Specifically: research agents that feed the content team. The job isn't "find me information" (too vague, too broad) but "produce a structured brief on this specific topic, drawing on these specific source types, in this format, by Monday morning."
Good research agents replace the 2–4 hours a content marketer spends gathering material before they can write. They don't replace the writing. That's the important distinction.
Competitive intel agents.
These are the agents clients love once they've experienced them. A competitive-intel agent watches specific competitors — their blog, pricing page, careers page, product changelog — and flags when something meaningful changes. Not "they published something," but "they published something that matters to us, and here's why."
The filter is what makes these work. A naive "send me everything" setup produces noise. A properly tuned agent sends maybe two alerts a week, each one genuinely actionable.
Reporting agents.
The weekly-update agent is the one every marketing team wishes they'd had five years ago.
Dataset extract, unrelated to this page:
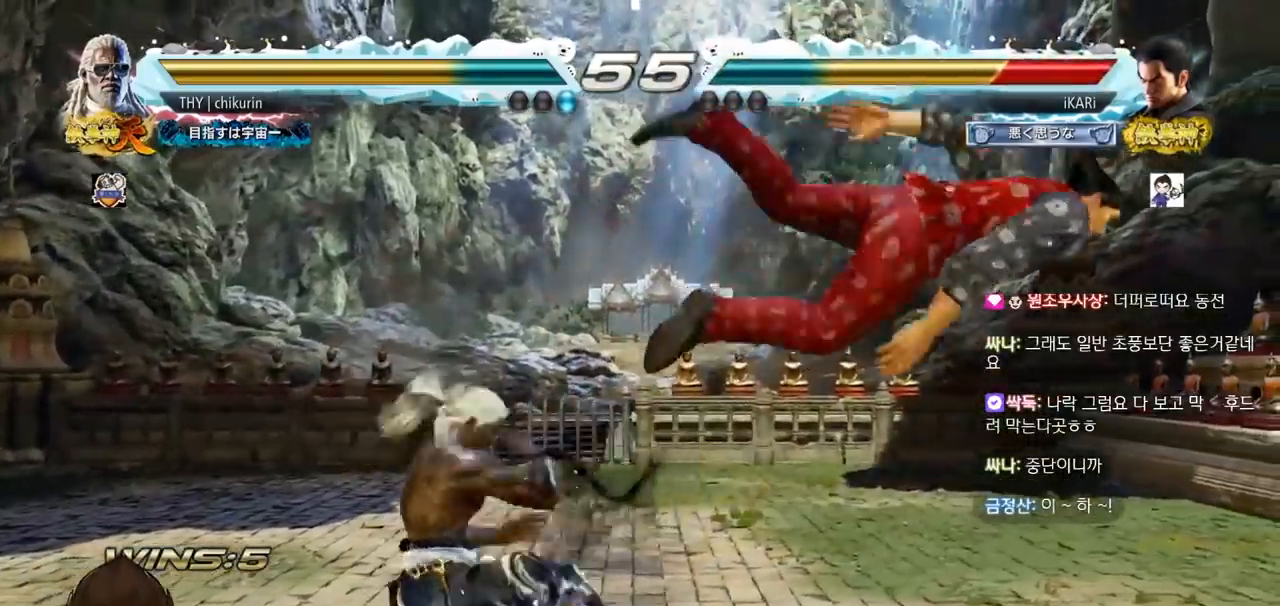
{"buttons": ["TRIANGLE"], "left_stick": "center", "events": [[33, "SQUARE", "down"], [67, "TRIANGLE", "down"], [233, "TRIANGLE", "up"], [283, "TRIANGLE", "down"], [334, "SQUARE", "up"], [384, "SQUARE", "down"], [434, "TRIANGLE", "up"], [467, "SQUARE", "up"], [467, "TRIANGLE", "down"]]}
It pulls from analytics, Search Console, CRM, and wherever else the data lives, then writes a narrative summary — not a dashboard — of what moved, what didn't, and what might matter for next week.
Tuned well, a reporting agent replaces 3–4 hours of someone's Friday afternoon. Tuned poorly, it's a spam generator.
Brief generators.
These sit next to research agents but do something different: they produce actual content briefs, ready for the content engine to run on. Topic, angle, structure, keywords, internal links, tone notes. The brief generator is the agent that ties strategy to production — and it's the one that breaks most often when strategy shifts.
Across most engagements, I end up running 3–6 agents per client. Not twenty. Not fifty. The marginal value of adding a seventh agent is almost always lower than the cost of maintaining it. That's not a limitation — it's a design principle.
The agents I've stopped using.
And now the interesting half. These are agents that sounded good, got built, and got switched off — either by me or by the client after six months of honest data.
- "Social listening" agents. In theory, monitor mentions and surface brand sentiment. In practice, the signal-to-noise ratio never earned its keep. I've yet to see a social-listening agent produce an insight that actually changed a marketing decision.
- Auto-publishing agents. The idea: have the AI draft content and push it live with minimal review. The reality: the liability of one bad piece going out unsupervised outweighs the time savings. I now always insert a human approval step. Every time.
- "Insight" summarizers. These chew through data and produce monthly "insights." The problem is that the insights are almost always obvious, vague, or both. A good marketer would have spotted the same thing faster.
- Email drafting agents that tried to be clever. First-gen versions sent "personalized" outreach that was obviously AI-written and damaged brands. I still use email agents — but only for researched, high-effort drafts that are then edited by a human. The "write me 500 cold emails" use case is over.
- Generic "marketing assistant" agents. The dream of one agent that does everything. Always worse than three focused agents doing specific things. This is the single most common failure mode I see.
- SEO audit agents that ran on a schedule. Sounds good. In practice they produced 400-page PDFs nobody read. I now use audit agents on-demand — when there's a specific question to answer — and that's it.
If you can't explain what an agent produces, who reads it, and what decision it triggers — it's not an agent. It's just a process running.
The discipline that makes the difference.
After the specific agents, here's the part that actually separates stacks that work from stacks that don't: a retirement ritual.
Every three months, I sit down with a client and we look at each running agent against three questions:
- Did this agent produce output someone actually used this quarter?
- If we switched it off today, would anyone notice within two weeks?
- Has the problem it was built to solve changed enough that it needs re-scoping?
Any agent that fails all three is a candidate for retirement. No sentiment. No "but we just built it." Agents that don't earn their keep get switched off, full stop.
That's the thing most AI automation setups lack. Nobody's paid to switch things off. Everyone's paid to build more. So stacks grow, and most of what grows is dead weight.
What I'd tell you if you're starting now.
Pick three agents. Not ten. Three.
Pick them based on actual bottlenecks your team has — not the ones you read about in a tech blog. Research, reporting, competitive intel is a defensible starting three for most B2B marketing teams, and I'd bet on that combination over almost any other.
Build them with a clear "what does the output look like and who reads it" answer before you start. If you can't answer that, don't build the agent.
And schedule the retirement check-in before you schedule anything else. Three months from now, you'll want someone to tell you honestly what's working. That someone is usually me, but it doesn't have to be. It just has to be someone.
The stack that matters isn't the one that does the most. It's the one that still works six months from now.